Avrupa’nın diğer başkentlerinden Londra, Paris, Roma, Köln, Stockholm, Bern ve birçok ülkede düzenledikleri mitinglerde sözde barış gösterileri yaptılar ve yapmaya devam ediyorlar.
Başta Almanya ve Hollanda olmak üzere birçok camilere ve sivil toplum kuruluşu merkezlerine yaptıkları saldırılarda yakalanmaları ve ceza çekmeleri için gerekli adımların atılmadığını gözlemlemekteyiz.
Geçtiğimiz günlerde yine Genk bölgesinde bulunan ülkücü ocaklarına hain bir saldırı yapıldı ve aynı bölgeye bu tür saldırıların çok defa düzenlendiğini herkes çok iyi biliyor.
Demokrasi diye haykırdıkları Avrupa’da, insanlar güvende dedikleri Avrupa’da gerçekten biz Türklerin can güvenliği var mıdır? Daha dün çığlıklarımızla boğduğumuz Avrupa’da kendi çığlıklarımız içerisinde mi boğuluyoruz?
Peki bu kadar sahipsiz kalmamızın sebepleri nedir?
Şahsi fikrim sorulacak olursa, bu sebeplerin altında başta konsolosluklarla elçilikler yatıyor.
Devlet büyüklerimizi bazi konularda yeterince bilgilendirdiklerini düşünmüyorum.

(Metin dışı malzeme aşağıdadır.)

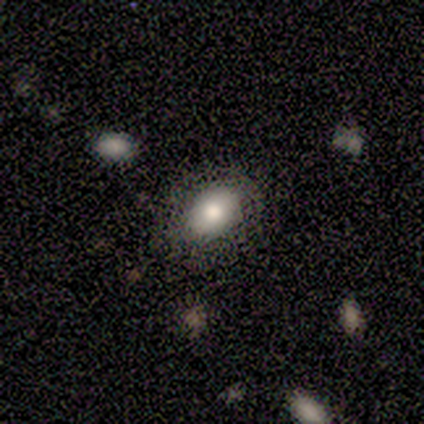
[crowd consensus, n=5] Smooth or featured? smooth (100%)
How rounded? in between (60%)
Merging? none (80%)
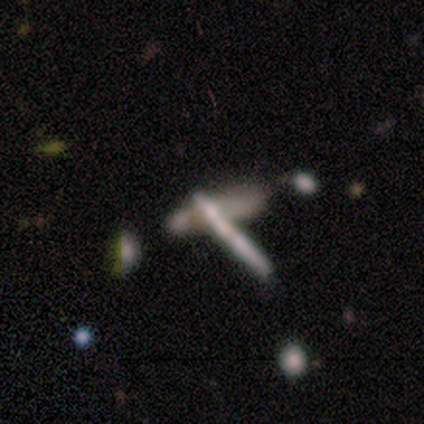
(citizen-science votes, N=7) smooth 71%, featured or disk 29%, star or artifact 0%. Down the decision tree: how rounded — cigar-shaped (100%); merging — none (43%).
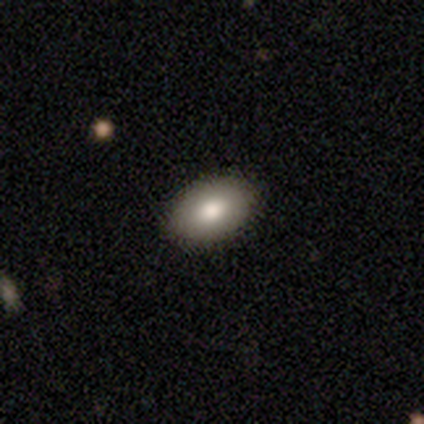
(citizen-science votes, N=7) This is clearly a smooth galaxy (100%). How rounded: clearly in between (100%). Merging: clearly none (86%).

Örnek olarak, konsolosluklarımızı arayan kaç tane vatandaşımız, telefonu kapattıktan sonra memnun kalabiliyor?
Veyahut, konsolosluklarda çalışan bazı memurların bizlere karşı tavırları bizleri ne kadar tatmin edebiliyor?
Veyahut, bizlere yapılan saldırılarda kaç tane memur baskına uğrayan derneklere geçmiş olsun ziyaretinde bulunuyor ve bulunmuştur?

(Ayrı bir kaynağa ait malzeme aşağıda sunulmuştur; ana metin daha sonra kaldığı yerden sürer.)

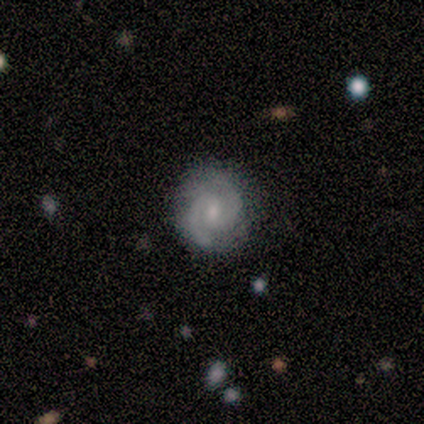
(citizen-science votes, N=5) smooth-or-featured: featured or disk: 100% | smooth: 0% | star or artifact: 0%
  disk-edge-on: no: 100% | yes: 0%
    bar: weak: 60% | strong: 20% | no: 20%
    has-spiral-arms: yes: 100% | no: 0%
      spiral-winding: tight: 60% | medium: 40% | loose: 0%
      spiral-arm-count: 2: 100% | 1: 0% | 3: 0% | 4: 0% | more than 4: 0% | can't tell: 0%
    bulge-size: moderate: 40% (tied) | small: 40% (tied) | none: 20% | dominant: 0% | large: 0%
  merging: none: 100% | minor disturbance: 0% | major disturbance: 0% | merger: 0%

Amacım kesinlikle kalp kırmak, kalpsizce eleştirmek değildir. Sadece demokratik şartlar içerisinde fikirlerimi beyan etmektir. Ayrıca halkımızın şikayetlerini kamu oyuna duyurmaktır.

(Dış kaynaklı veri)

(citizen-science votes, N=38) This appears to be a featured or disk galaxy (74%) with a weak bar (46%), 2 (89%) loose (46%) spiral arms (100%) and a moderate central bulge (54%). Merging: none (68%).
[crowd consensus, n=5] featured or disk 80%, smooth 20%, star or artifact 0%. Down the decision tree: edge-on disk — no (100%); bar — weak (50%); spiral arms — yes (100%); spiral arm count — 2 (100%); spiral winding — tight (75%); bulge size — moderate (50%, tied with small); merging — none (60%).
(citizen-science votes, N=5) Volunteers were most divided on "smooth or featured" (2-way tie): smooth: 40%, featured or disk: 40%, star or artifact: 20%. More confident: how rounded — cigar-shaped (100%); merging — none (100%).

Bizler isteyerek veya istemeyerek Avrupa’da yaşamaktayız. Ama ne yazık ki, git gide kendimizi yalnızlaşmış hissediyoruz.
Rabbim başta devletimizin, devlet büyüklerimizin, milletimizin, acı çeken, soykırıma uğrayan Müslüman kardeşlerimizin yardımcısı olsun.